Considéré comme la principale composante des pires formes d’activité exercée par cette catégorie d’âge de la population, le travail dangereux concerne au Maroc 193.000 enfants âgés de 7 à 17 ans soit  59% des enfants travailleurs et 2,9% de l’ensemble des enfants de cette tranche d’âge. Hic ! Ce type de travail est à 80% pratiqué dans le milieu rural. L’injustice territoriale est clairement illustrée par ce chiffre éloquent. En montagne, dans les campagnes, dans villages, dans les oasis et même dans les petites villes des régions reculées… les enfants sont des victimes notoires de disparités socio-économiques et géographiques.

Enfants, premières victimes de l’injustice territoriale

« Ces chiffres sont énormes et posent de grands points d’interrogation quant à la responsabilité de l’Etat dans la protection de ces enfants ; qui devraient en principe, être sur les bancs d’école au lieu de travailler dans des conditions dangereuses», s’insurge Omar Sâadoune. Pour ce dernier le travail des enfants n’est que le résultat logique de défaillances multidimensionnelles. Il pointe du doigt l’ampleur de l’écart entre le monde rural et le monde urbain, en général mais surtout lorsqu’il s’agit d’enfance.

«Les chiffres du HCP confirment ce constat : l’enclavement, l’injustice territoriale et la discrimination en termes de développement humain et économique entre la ville et la campagne», ajoute-t-il.

Pauvreté multidimensionnelle

En effet, si en milieu urbain, les enfants sont au nombre de 39.000 à exercer un travail dangereux, respectivement 86% des enfants au travail dans les villes et 1,1% de l’ensemble des enfants citadins. En milieu rural, ce nombre s’élève à 154.000, et représente respectivement 54,8% et 5,1%. Un énorme écart qui remet à jour la problématique de la justice territoriale et ses retombées sur les citoyens mais également sur l’avenir du pays. « En travaillant dans ces conditions, des milliers d’enfants resteront à l’écart de la société et de tout développement. Ils deviendront des marginaux et le resteront à vie. C’est l’avenir de notre pays qui est ainsi confisqué», regrette l’acteur associatif.

 

D’après les résultats d’une étude élaborée conjointement par l’Observatoire national du développement humain (ONDH), le ministère de la Famille, de la solidarité et du développement social et l’UNICEF, la pauvreté multidimensionnelle touche 39,7% des enfants âgés de 0-17 ans au Maroc. Autrement dit, 4 enfants sur 10 au Maroc sont privés d’au moins de deux dimensions essentielles de leur bien être. Sur les 4 enfants touchés, 3 vivent dans les zones rurales. Encore une démonstration chiffrée des écarts. Pénalisés de naissance,  ces enfants sont privés au moins d’une dimension importante de leur bien-être ( Santé, nutrition, éducation, accès à l’eau et à l’assainissement, logement décent, assurance médicale et moyens de communication et de l’information).

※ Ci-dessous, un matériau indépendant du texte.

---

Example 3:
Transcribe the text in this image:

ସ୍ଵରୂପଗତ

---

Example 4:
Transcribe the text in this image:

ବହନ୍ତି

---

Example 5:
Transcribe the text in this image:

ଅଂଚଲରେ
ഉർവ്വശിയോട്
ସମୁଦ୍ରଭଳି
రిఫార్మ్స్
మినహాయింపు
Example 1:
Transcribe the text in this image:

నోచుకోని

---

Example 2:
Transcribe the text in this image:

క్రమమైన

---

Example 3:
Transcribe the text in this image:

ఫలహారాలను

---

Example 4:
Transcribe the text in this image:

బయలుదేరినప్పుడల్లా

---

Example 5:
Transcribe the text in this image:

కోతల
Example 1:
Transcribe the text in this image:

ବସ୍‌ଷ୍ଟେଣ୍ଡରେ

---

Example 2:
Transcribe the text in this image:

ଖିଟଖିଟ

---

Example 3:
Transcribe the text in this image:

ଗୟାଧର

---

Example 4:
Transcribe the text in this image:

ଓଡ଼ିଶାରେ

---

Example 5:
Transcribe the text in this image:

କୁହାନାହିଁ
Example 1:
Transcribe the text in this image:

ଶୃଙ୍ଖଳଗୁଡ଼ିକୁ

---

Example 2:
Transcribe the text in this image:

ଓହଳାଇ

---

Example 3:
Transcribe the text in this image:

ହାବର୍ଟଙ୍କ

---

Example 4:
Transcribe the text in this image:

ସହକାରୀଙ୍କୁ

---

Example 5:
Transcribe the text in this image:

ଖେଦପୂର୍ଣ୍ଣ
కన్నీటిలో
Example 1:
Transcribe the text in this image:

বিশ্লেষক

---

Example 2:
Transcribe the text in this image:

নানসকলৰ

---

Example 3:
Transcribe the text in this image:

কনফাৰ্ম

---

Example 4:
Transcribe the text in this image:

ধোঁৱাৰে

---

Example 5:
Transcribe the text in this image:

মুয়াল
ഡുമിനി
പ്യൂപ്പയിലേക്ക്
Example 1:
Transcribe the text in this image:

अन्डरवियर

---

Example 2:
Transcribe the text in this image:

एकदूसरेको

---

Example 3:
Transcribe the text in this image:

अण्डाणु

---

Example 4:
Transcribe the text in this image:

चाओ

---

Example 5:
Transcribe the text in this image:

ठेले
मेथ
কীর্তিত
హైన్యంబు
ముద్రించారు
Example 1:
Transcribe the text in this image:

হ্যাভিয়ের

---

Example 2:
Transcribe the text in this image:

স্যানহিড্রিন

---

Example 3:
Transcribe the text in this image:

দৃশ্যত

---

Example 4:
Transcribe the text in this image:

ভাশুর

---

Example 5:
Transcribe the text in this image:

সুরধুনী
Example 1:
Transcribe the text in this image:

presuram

Ecarts creusés par la pandémie

« L’Etat d’urgence sanitaire et la crise liée à la pandémie ont creusé davantage les écarts entre les zones citadines et les régions montagneuses, rurales et reculées dans notre pays » nous affirme Dr Mohamed Dich, coordinateur national de la Coalition civile pour la montagne. Pauvreté, isolement et marginalisation socio-économique, au temps du Corona la situation dans ces régions s’empire. Evoquant les grands écarts socio-économiques entre les régions cloisonnées et le reste du pays, le coordinateur déplore l’aggravation de la situation en ces temps de crise liée au Coronavirus.

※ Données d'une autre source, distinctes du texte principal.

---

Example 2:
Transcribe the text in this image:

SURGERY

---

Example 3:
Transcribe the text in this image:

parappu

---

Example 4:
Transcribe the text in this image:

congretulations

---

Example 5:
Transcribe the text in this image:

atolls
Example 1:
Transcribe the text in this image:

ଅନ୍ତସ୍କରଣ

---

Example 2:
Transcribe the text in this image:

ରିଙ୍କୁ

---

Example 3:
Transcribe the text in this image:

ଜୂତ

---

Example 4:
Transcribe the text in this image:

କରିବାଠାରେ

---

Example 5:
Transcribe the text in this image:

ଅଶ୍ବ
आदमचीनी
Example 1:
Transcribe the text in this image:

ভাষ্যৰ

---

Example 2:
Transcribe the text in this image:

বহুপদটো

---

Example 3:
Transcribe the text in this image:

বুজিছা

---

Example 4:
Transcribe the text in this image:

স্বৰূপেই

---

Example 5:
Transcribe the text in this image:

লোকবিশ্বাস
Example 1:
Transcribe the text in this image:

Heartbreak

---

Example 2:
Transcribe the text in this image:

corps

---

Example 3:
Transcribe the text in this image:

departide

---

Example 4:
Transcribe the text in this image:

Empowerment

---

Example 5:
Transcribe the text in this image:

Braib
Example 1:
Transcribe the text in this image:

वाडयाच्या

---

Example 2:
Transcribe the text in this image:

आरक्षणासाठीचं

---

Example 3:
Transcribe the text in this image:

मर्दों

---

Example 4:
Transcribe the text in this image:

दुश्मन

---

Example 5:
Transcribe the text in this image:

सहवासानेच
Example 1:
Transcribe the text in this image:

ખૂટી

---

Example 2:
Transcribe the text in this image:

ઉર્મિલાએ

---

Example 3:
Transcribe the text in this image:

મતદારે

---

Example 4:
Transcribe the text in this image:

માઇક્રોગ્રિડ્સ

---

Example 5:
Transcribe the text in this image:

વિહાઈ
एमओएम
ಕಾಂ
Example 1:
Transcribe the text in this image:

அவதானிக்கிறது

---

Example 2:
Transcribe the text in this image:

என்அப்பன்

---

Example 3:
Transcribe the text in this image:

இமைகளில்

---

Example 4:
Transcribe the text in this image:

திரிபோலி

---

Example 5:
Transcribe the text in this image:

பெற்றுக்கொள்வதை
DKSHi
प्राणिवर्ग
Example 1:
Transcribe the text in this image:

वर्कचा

« Nous déplorons le grand taux de déperdition scolaire dans les villages reculés et même dans les quartiers pauvres de certaines villes où les élèves, n’ayant pas les outils nécessaires pour un apprentissage à distance. Ils sont  privés de leur droit à la scolarisation », s’insurge Dich. Une situation qui remet à jour la grande problématique de la justice territoriale et sape l’égalité des chances pour les élèves des différentes régions.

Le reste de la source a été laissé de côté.